After another minute, I jump out of the creek, shivering while my skin creeps with goose bumps. After wrapping the towel around myself, I gather up my filthy clothes and race back to the caravan. Mist hangs all over the flat, so thick that it drifts around my racing legs. The clamour of me thundering back inside wakes Whil up. I slam the door closed behind me, and go straight to the little cupboard housed beneath the bed, ignoring Whil’s surprised look at me clambering around in the towel. My teeth clack together noisily and I shiver so violently that I can hardly open the cupboard. My entire body feels like it’s been blast-chilled.
There are clean clothes in the cupboard, but they are meant for an elderly lady. Rummaging through, I find numerous enormous loose pink dresses and old-fashioned floral-patterned long skirts. I pull out a pair of large, frilly underpants and hold them between my thumb and forefinger distastefully.
“They’d suit you,” Whil says sleepily.
“Shut up,” I laugh, throwing the underwear at him. He basically dives out of the way of them with a funny little yelp.
In the end, I go through the man’s cupboard to find clothes. I find a plain black shirt, some warm socks, and a leather jacket. But the man’s jeans don’t fit me, and I finally manage to find a pair of trousers in the lady’s drawers. I pull out a few things for Whil and lay them on the bed.
“Whil, go wash if you want to. We have to go today,” I tell him when I’m dressed. He is in the kitchen, riffling the cupboards for more food.
“Already?” he gapes. “Why?”
“This is the first place they will come looking for us. We have to leave.”
He looks disappointed when he takes his towel and goes outside. Feeling fresh and restored, I raid the cupboards some more and find two tins, one full of hot cocoa powder and the other of ground coffee beans. I put them aside to take with us. Surely we will need a kick of sugary energy and caffeine on this journey. I also find a packet of matches, a box of biscuits and a bag of dried sultanas.
There is a discarded hiking bag slumped against the wall so I dump everything in that for the journey, but we shouldn’t go hungry from here on anyway. It might take us a day to walk to my aunt’s from here, but I know where all of the creeks are, and there used to be a few abandoned Bushmen huts along the way. Drovers who brought cattle into the Alps to graze when their paddocks were bare once used the huts. The drovers always restock the supplies, so food and drink is always available to the next traveller.

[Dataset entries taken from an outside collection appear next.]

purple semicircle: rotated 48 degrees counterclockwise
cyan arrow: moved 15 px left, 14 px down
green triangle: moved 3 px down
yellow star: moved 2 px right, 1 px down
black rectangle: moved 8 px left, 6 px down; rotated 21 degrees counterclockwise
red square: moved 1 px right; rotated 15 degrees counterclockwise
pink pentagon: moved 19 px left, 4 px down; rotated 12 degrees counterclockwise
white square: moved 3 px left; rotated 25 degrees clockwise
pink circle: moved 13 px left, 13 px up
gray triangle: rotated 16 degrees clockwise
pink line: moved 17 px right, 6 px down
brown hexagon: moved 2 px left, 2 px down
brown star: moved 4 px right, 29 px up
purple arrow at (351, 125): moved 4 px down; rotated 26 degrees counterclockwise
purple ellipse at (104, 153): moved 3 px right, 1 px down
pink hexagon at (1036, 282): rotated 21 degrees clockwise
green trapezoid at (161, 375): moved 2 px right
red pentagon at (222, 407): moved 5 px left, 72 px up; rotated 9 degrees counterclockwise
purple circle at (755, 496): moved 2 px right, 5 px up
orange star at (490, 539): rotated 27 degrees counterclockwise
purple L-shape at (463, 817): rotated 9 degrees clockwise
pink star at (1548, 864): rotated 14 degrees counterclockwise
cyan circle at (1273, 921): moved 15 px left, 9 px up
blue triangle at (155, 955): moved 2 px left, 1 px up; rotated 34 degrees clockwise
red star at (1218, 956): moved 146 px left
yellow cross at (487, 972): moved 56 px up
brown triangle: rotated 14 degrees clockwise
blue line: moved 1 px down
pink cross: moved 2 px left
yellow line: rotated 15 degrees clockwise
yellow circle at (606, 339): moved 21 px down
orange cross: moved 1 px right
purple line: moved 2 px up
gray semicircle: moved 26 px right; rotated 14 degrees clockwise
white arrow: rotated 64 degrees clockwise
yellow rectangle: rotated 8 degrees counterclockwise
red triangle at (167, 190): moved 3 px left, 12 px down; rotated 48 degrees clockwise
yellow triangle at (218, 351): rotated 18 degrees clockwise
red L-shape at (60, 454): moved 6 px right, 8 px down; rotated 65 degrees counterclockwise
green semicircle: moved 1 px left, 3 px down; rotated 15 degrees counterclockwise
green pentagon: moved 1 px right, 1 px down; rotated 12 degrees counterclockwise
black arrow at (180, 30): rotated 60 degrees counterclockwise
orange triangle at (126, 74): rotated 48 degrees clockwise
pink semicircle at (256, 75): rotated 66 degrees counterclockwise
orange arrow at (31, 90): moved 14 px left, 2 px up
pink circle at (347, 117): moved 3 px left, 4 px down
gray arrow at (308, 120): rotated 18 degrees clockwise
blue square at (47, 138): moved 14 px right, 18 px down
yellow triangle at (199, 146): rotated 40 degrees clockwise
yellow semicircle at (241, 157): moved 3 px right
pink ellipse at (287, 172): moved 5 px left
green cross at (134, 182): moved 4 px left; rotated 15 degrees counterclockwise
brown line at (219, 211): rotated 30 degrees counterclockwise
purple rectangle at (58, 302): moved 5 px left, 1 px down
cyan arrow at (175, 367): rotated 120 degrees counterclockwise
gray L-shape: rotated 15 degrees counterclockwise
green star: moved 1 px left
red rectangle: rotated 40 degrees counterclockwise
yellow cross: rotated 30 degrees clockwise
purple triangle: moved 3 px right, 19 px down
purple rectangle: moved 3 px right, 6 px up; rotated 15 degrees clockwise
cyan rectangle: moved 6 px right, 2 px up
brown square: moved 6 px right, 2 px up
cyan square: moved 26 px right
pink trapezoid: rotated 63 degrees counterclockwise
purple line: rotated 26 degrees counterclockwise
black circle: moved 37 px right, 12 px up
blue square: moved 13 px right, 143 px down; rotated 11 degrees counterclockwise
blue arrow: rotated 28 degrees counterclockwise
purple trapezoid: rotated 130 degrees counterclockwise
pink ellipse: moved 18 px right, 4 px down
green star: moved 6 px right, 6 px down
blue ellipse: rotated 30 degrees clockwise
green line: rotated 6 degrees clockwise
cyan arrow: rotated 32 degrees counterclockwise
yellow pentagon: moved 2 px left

Whil comes back, looking paler than usual because of the cold. I blush when I see the towel wrapped only around his waist leaving his whole chest exposed. I know Whil isn’t frail, but I hadn’t expected for him to be so fit. Even though I try to keep my eyes away, they constantly drift back to the milky white plains of his chest and the noticeable muscles rippling in his abdomen. He has a ridiculously seductive ‘V’ shaped muscle just above the hem of the towel.
God, help me.
I tear my gaze away when he starts dressing in the clothes I laid on the bed. He wears all of them except for the old man’s jacket. Instead he pulls his dirty olive green one back on and touches the sleeve of it lightly. I sense it must be important to him, but I don’t ask why. We eat a handful of sultanas each, have a big drink of water, and then head off again.
The temperature outside is horribly brisk, and I crave for the warm alpine spring: when the soft, new grass is growing and the birds sing and newborn animals play in the blossoming meadows. Instead, Whil and I get soaked within a minute of walking through the damp, weedy lovegrass.